What is the second problem?

Well, I feel obligated to make a contribution. In a way, I owe him. There is no obligation for the amount to be $1,000. I could contribute less. But then I would feel ungrateful and probably be viewed by him as unappreciative. It was a large amount of taxpayer money I received.

And weren’t you thinking of approaching the CDC Board again this year for a comparable amount?

Yes, that adds to my dilemma.

I can see why. But he is not on the CDC Board any longer. Doesn’t that let you off the hook?

Not really. The CDC Board members are appointed by the City Council. In fact, Councilman Smith is one of the two Council Liaisons to the CDC Board. He would be there in the meeting if I asked for more money.
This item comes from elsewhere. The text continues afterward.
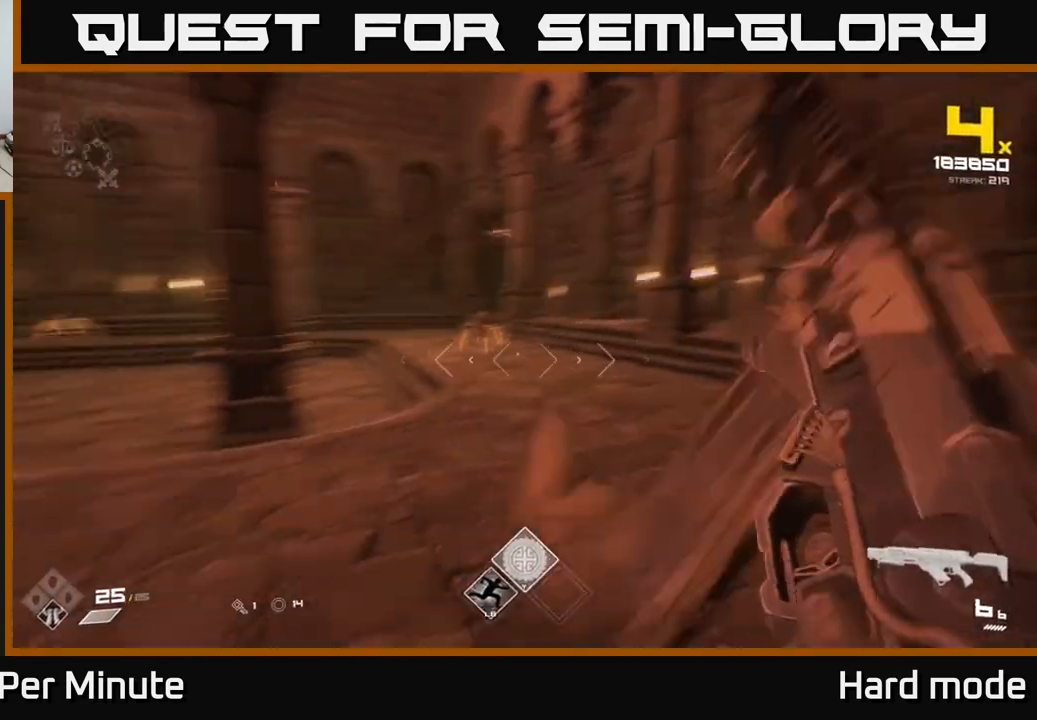
{"buttons": [], "left_stick": "up-right", "right_stick": "center", "events": [[67, "R1", "up"], [117, "left_stick", "up-right"], [200, "right_stick", "center"], [300, "L1", "down"], [450, "L1", "up"]]}
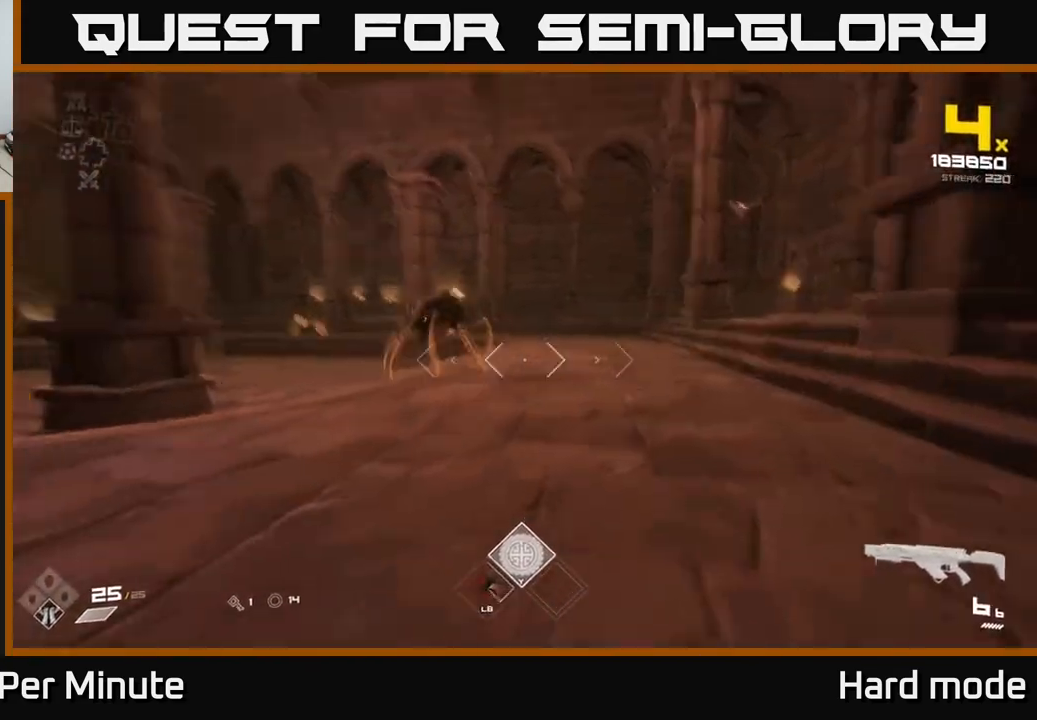
{"buttons": ["R2"], "left_stick": "down-right", "right_stick": "center", "events": [[17, "right_stick", "up-left"], [133, "R2", "down"], [150, "left_stick", "down-right"], [150, "right_stick", "center"], [267, "R2", "up"], [283, "right_stick", "left"], [317, "left_stick", "center"], [467, "R2", "down"], [483, "left_stick", "down-right"], [500, "right_stick", "center"]]}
Gee. This IS a dilemma you have been put in. It just eases its way into the equation, doesn’t it? Is there no solution?

I see one solution, but it would take an action on the City Council’s part. And that is not likely to happen. Four of the seven council members were formerly on the CDC Board.

Tell me how this dilemma could be solved.

There are several ways, but the most effective way would be for the Council to require a recipient of any city funds to be disallowed from ever contributing money to a council candidate or council member.

My goodness. That would be a profound step of integrity on the City Council’s part. And that would remove the dilemma of dozens or maybe even hundreds of recipients from feeling an obligation to contribute, right?

Almost. Any time money is being doled out, it is impossible for Board or Council members to prevent building a potential political constituency. That is why all boards especially Money Boards are a natural springboard to running for City Council.

But doesn’t that happen all the time, like when the Council responds to youth athletic teams build or improve ball fields?

Yes, to some degree. It is natural to try to help an incumbent garner votes if they have done something for you. That is generally why it is so hard for an outsider to beat an incumbent. Nobody is doing anything wrong, it is just hard not to return a favor or to say thanks when you get public money or projects built from public money.

Wow! This is a big issue. Unfortunately, that’s the way it is. And is probably the reason former council and board members say they went from being highly popular to a nobody the day they left office. But what are you going to do about your invitation to Councilman Smith’s fund raiser.

I’m going. And I will make a contribution. I feel obligated to do so. However, I will be changing my mind on a related issue.

What’s that?

I am not going to be going to the CDC this year for a continuation of the funding for my non-profit.

I fully understand. A clear conscious is not worth it.